DFG’nin hazırladığı aylık raporda 15 gazetecinin gözaltına alındığı, 8 gazetecinin ise tutuklandığı belirtildi. Devletin karşı seslere tahammül etmediğinin kaydedildiği raporda, infazda eşitlik istendi
Dicle Fırat Gazeteciler Derneği (DFG), Mart ayında gazetecilere yönelik hak ihlalleri raporunu açıkladı. Dünyayı etkisi altına koronavirüs salgınının tüm hızıyla devam etmesiyle beraber bu durumdan en çok etkilenen kesimin başında gazetecilerin olduğuna işaret edilen açıklamada, her koşulda çalışmak zorunda olan ve yaşanan gelişmeleri kamuoyuna duyurmaya çalışan gazetecilerin önlemlerdeki yetersizlikler nedeniyle büyük bir risk altında olduğu belirtildi. İnternet siteleri, televizyonlar ve gazetelerin aldığı kimi tedbirlerin yetersiz olduğuna vurgu yapılan açıklamada, hem yetkili kurumların hem de basın kuruluşlarının gazetecilere yönelik koruyucu tedbirleri alması istendi.
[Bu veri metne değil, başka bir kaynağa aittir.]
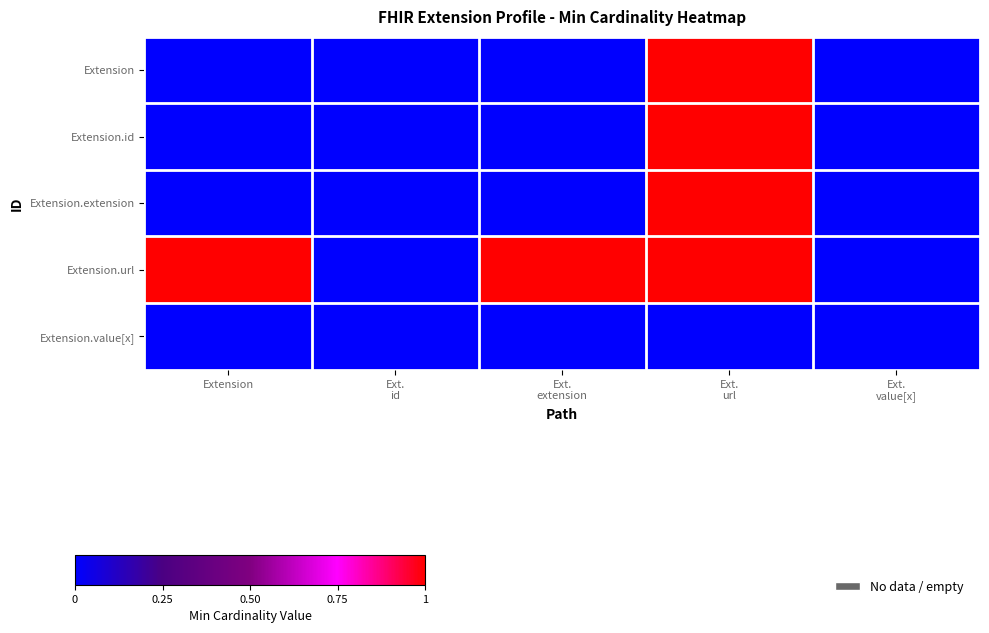

At how many categories does at least one series exceed 0?

3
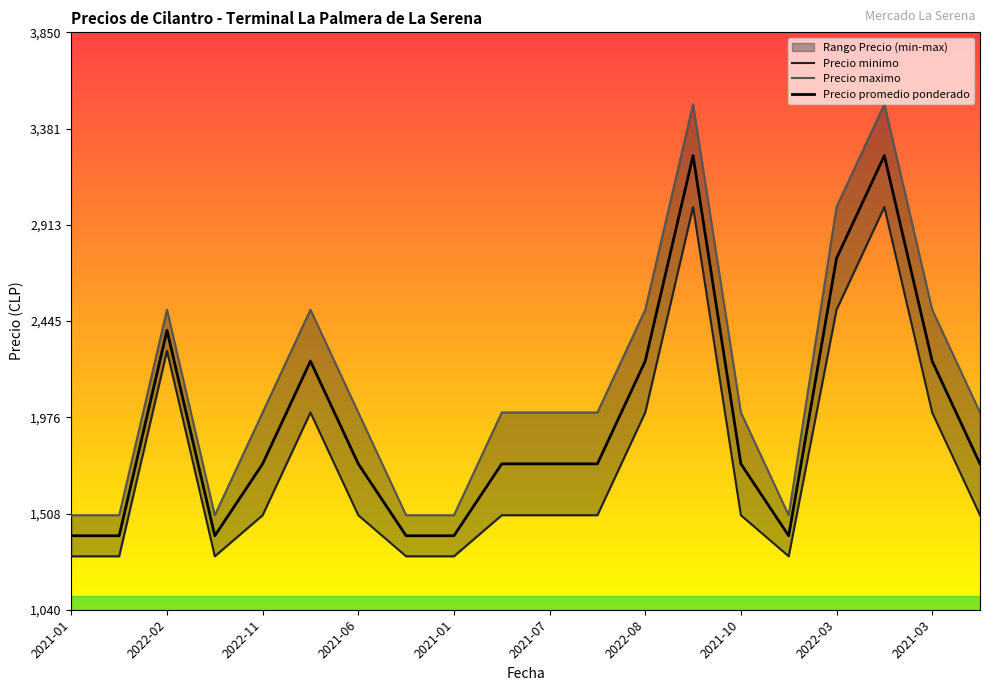

True or false: Precio promedio ponderado and Precio minimo cross at least once.

False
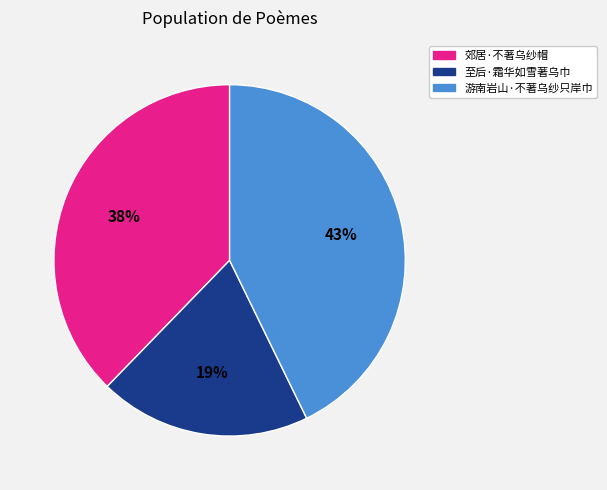

Combined, do 游南岩山·不著乌纱只岸巾 and 至后·霜华如雪著乌巾 account for over 50%?

Yes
Çok sayıda gözaltı ve tutuklama
Mart ayının koronavirüs gündemli bir ay olmasına rağmen gazetecilere yönelik hak ihlallerinin tüm hızıyla devam ettiğine dikkat çekilen açıklamada, “Şubat ayının sonu ve Mart aynının başı itibariyle çok sayıda gazeteci arkadaşımız gözaltına alınarak tutuklandı. Kamuoyunun çokça gündemine gelen Libya’da hayatını kaybeden MİT mensubuyla ilgili haber yapan gazeteciler bir anda hedef haline getirildi ve haklarında soruşturma başlatıldı. Oda TV, Yeni Yaşam Gazetesi ve Yeniçağ Gazetesi çalışanları, bu dosya kapsamında gözaltına alınıp tutuklandı. Tek suçları devlet tarafından gizlenen bir gerçeği kamuoyunun dikkatine sunmak olan gazeteciler, tüm tepki ve itirazlara rağmen halen cezaevinde tutulmakta. Bu yaklaşım basın ve ifade özgürlüğüne vurulmuş ağır bir darbedir” denildi.
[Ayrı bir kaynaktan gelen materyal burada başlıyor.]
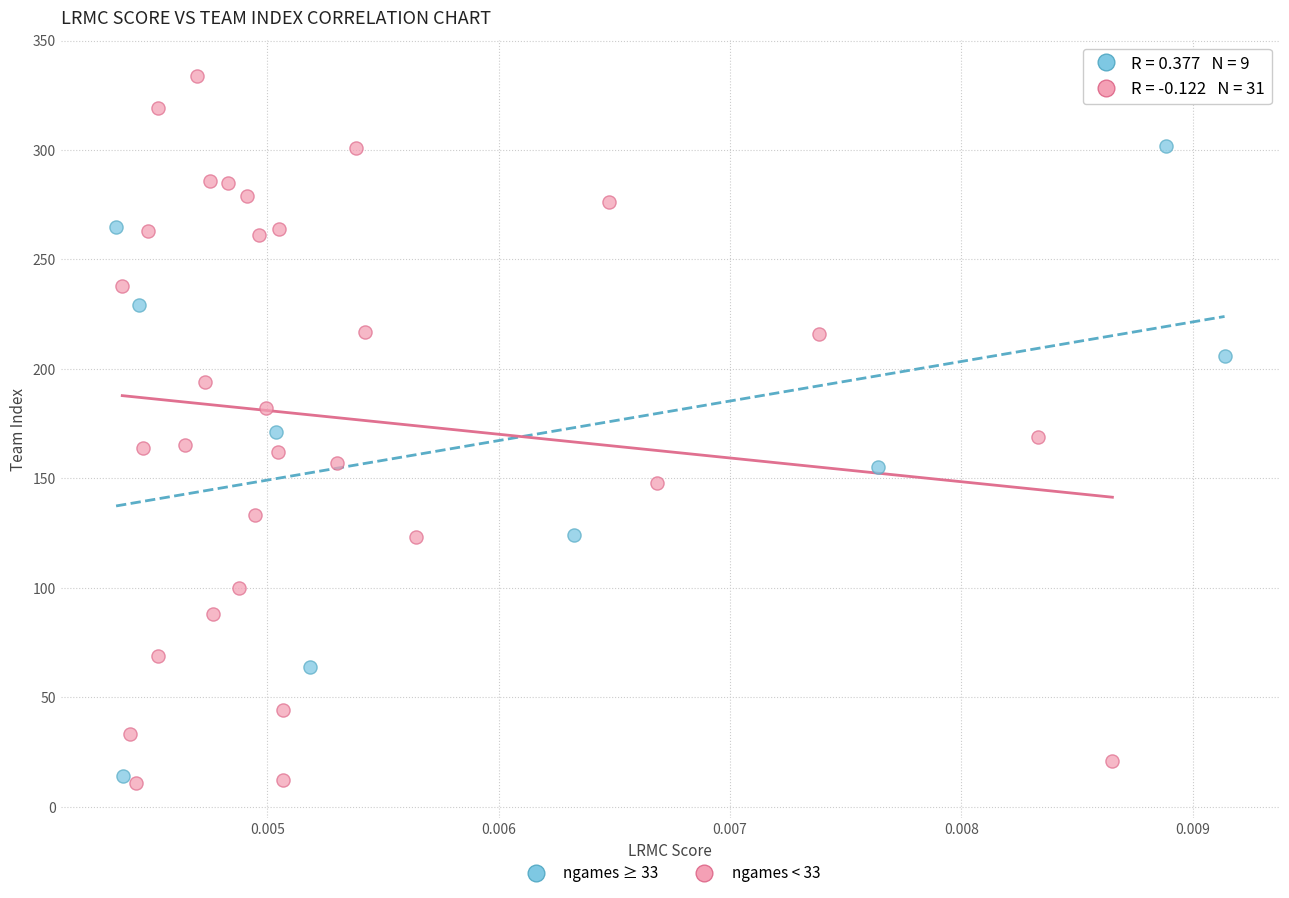

Which series has the largest Y range (max minus min)?

ngames < 33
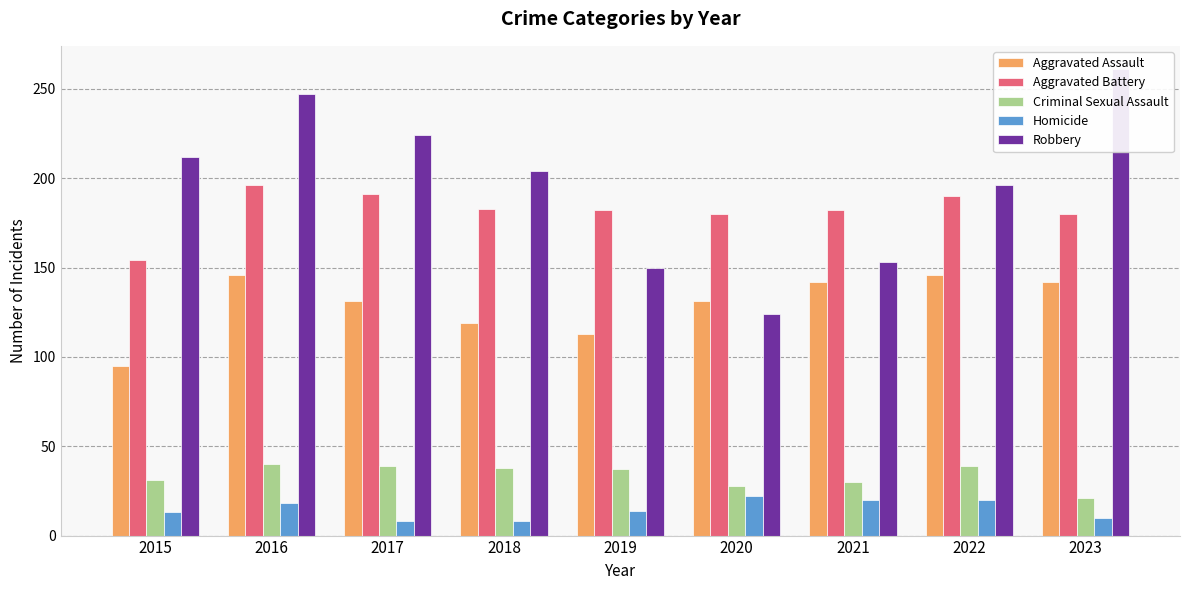

Read the Criminal Sexual Assault value at 2018, to the nearest 5.

40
İnfaz düzenlemesinde eşitlik istendi
Koronavirüs nedeniyle toplumda cezaevlerinin boşaltılmasına yöneli bir beklenti oluşurken, yeni infaz yasasında düşünce ve ifade özgürlüğünü esas alan herhangi bir düzenlemenin olmayışının tüm kesimlerde kaygıları arttırdığına işaret edilen açıklamada, şunlar kadedildi:
“Gazetecilerin yargılandığı hususlar ‘terör suçu’ kapsamına alınarak, yapılan yeni düzenlemenin dışında tutulmuştur. Bu durum meslektaşlarımızın hayatının hiçe sayılması anlamına gelmektedir. Buradan tekrardan çağrıda bulunuyoruz; yeni infaz düzenlemesinde eşitliğin esas alınarak, cezaevinde bulunan tüm siyasi mahpusların ve özellikle de gazetecilerin bir an önce serbest bırakılmasını istiyoruz.”
‘Devlet karşı sese tahammül etmiyor’
Açıklamada, Koronavirüsün Türkiye’de görülmeye başlandığı 11 Mart’tan bu yana baskı, gözaltı ve soruşturmaların devam ettiği, virüsün yayılması ve yeteri önlemlerin alınmamasına ilişkin sosyal medya hesaplarından haber, veri ve bilgi paylaşımında bulunan gazeteci ve çok sayıda sosyal medya kullanıcısı hakkında soruşturmaların başlatıldığı ve gözaltıların gerçekleştirildiği belirtildi.
Açıklamada, “Bu yaklaşım da gösteriyor ki, devlet herhangi bir karşı sese tahammül edemiyor ve bir an önce o sesi bastırma girişiminde bulunuyor. Bu durum toplumun bir bütünen bastırılmak, sesinin kısılmak istendiğinin, açık göstergesidir” ifadeleri kullanıldı.
Katledilen gazeteciler anıldı
6 Nisan Öldürülen Gazeteciler Günü olduğu kaydedilen açıklamada, katledilen gazeteciler anıldı.
15 gözaltı, 8 tutuklama
Türkiye’de 103 gazetecinin tutuklu olduğu ifade edilen Mart ayı hak ihlalleri raporunda, 15 gazetecinin gözaltına alındığı, 8 gazetecinin tutuklandığı, 12 gazeteci hakkında soruşturma açıldığı, 1 gazeteci hakkında dava açıldığı, 5 gazeteciye hapis cezaları verildiği, 18 gazetecinin yargılamasının devam ettiği, 1 internet sitesine erişimin engellendiği, 1 gazetecinin işine son verildiği belirtildi.